Flu Shots vs. the Flu

November 30, 2012 by Jay

Sometimes you do everything you’re supposed to be doing.  You wash your hands regularly, you don’t stay up too late, you eat right, and of course, above all things, YOU GET YOUR FLU SHOT.

And sometimes, you get the flu anyway.  Not a mild headache or some feverish feelings.  Full on, honest-to-goodness, shaky-hands, drippy nose, thousands-of-blankets-make-me-shiver-and-this-sheet-makes-me-sweaty, WHY-DID-WE-BUY-ALL-OF-THESE-60000-WATT-BULBS-FOR-OUR-LAMPS flu.

When that happens, the very best thing is to admit you’ve got the flu, and to go to bed and get plenty of fluids and eat your soup, and see the doctor if you didn’t already.

What you shouldn’t do is try to go about life as if EVERYTHING IS FINE JUST AS PLANNED THANK YOU, coughing all over your loved ones and leaving a slug-like trail of leavings and tissues behind you.

It happens with writing too.  Sometimes you spend all the time crafting that piece, and researching, and specifically targeting not just a market but even a very specific outlet, and you follow all their guidelines and you hear positive things from everyone who sees it, and then you get your letter and it starts out with something like “Dear Talented Writer, We regret to inform you …”

When that happens, it’s worth going to bed and getting plenty of fluids and eating your soup until you recover, and then getting back up and carrying on knowing you did everything you could and that something well beyond your control went awry.  It doesn’t help to pretend that that particular magazine or publisher or website had it out for you, and it doesn’t help to second-guess all the correct things you did.

On the other hand, if you are staying up late and eating only beef jerky and chocolate-covered bacon chips and drinking only gin and forcibly applying your Chapstick to the lips of random passers-by and NOT GETTING YOUR FLU SHOT, don’t spend your hours in bed holding a grudge against the world or your would-be publisher.

(In other news, I really hope this is just a cold.)

 

Filed Under: Writing

Ideas vs. Solutions

November 28, 2012 by Jay

There’s no such thing as a bad idea.

WRONG.

Actually, lots of ideas are bad.  Using that trampoline to jump over that electrified fence topped with razor wire, for example.

Actually, that might be a great idea if this side of the fence is full of rabid rottweilers or hungry zombies.

(But not both, because empirical evidence clearly shows that the rottweilers would take care of the zombies, and you could just watch the excitement while you bounced, carefree and giggly, on your maximum security prison yard trampoline (because where else would you have an electrified fence with razor wire on top), at least until you did that weird mistimed double bounce thing and tweaked your knee and fell off the trampoline where you’d be easy prey for the shambling rottweiler zombie dogs, but really you’d have no one to blame but yourself for getting into that situation in the first place.)

An idea without context is impossible to evaluate.
++++++++++++++++++++
*COMPLETE THE FOLLOWING*:
1. Translate this sentence from the blog posts into Spanish: "An idea without context is impossible to evaluate."
2. Write a continuation of the blog posts on the flu and on ideas, picking up right after their last sentence.
The data below is separate from the blog posts and stands on its own.

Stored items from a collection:
++++++++++++++++++++
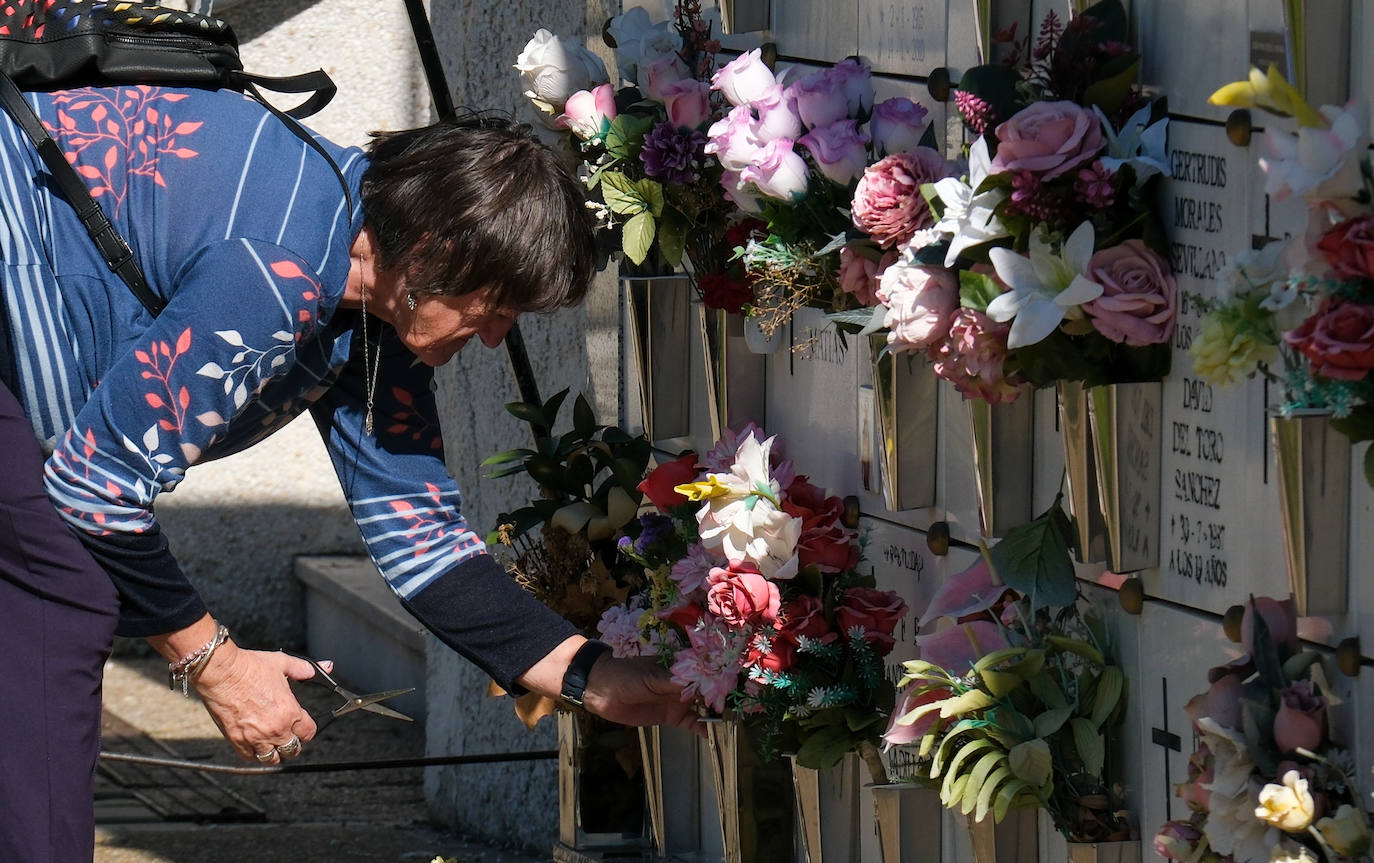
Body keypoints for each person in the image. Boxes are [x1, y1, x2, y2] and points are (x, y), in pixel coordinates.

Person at [0, 82, 696, 863]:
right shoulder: (283, 267)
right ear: (435, 254)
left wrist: (593, 677)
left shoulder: (373, 308)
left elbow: (422, 543)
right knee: (63, 594)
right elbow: (94, 491)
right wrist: (218, 666)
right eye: (496, 307)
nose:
++++++++++++++++++++
*RESPONSES FOR EACH TASK*:
1. Una idea sin contexto es imposible de evaluar.

2.
One of the Great Overlaps in Writing and Game Design is the fact that in each, you can’t know if something is a “good idea” or not unless you know what it is you’re trying to accomplish first.

Solutions on the other hand have purpose.  They exist to solve a problem.  They are in fact created with a goal in mind.  They can be measured and tested for effectiveness, efficiency, cost, value, risk, reward, and any other number of handy things.

Like game development, it’s entirely too easy to over-complicate a story.

I have a cool idea!  Now I just have to find a place to wedge it in this story I’m currently writing!  And if it doesn’t fit, I’ll add some other stuff to it until it does! And after a while I’ll have added so much stuff that my story will be incoherent and rambling much like this blargh!

In either case, one of the toughest parts of the job is throwing away good ideas that aren’t actual solutions.

Filed Under: Game Design, Writing

Your Pain Is Not Unique

November 19, 2012 by Jay

The thing about pain and suffering is that it always feels especially tailored just for you.  Like no one else in the world could possibly understand what it was like to go through That Thing.  That trauma.  That loss.  That depression.

The truth is, of course, that we’ve all got wounds, scars, and secret shames.  This doesn’t make our pain any less real or significant.  But it’s all too easy to cling defensively to our hurts as if they in some way define us or make us unique. And while I’m sure I’m the ONLY one who had that thing happen in elementary school with the chocolate milk and the underwear, the honest fact is there are a lot of people out there who can relate on some level.

When we use our art to be mad at the world, and use our pain as a crutch or an excuse, or a reason to demand everyone make special accommodations for us, we risk alienating the very people we have the most power to reach.

But when we accept it, overcome it, push through it, and use it as a springboard to bring honesty to our work, something magical happens; the pain we thought was so personal, so specific, unique only to ourselves, suddenly connects to others who recognize something of themselves in what we’ve been through.  In what we’ve survived, and in the best cases, conquered.  Our deepest wound healed can be the greatest hope for one freshly wounded.

All hurts can be redeemed, if we have the courage to believe it.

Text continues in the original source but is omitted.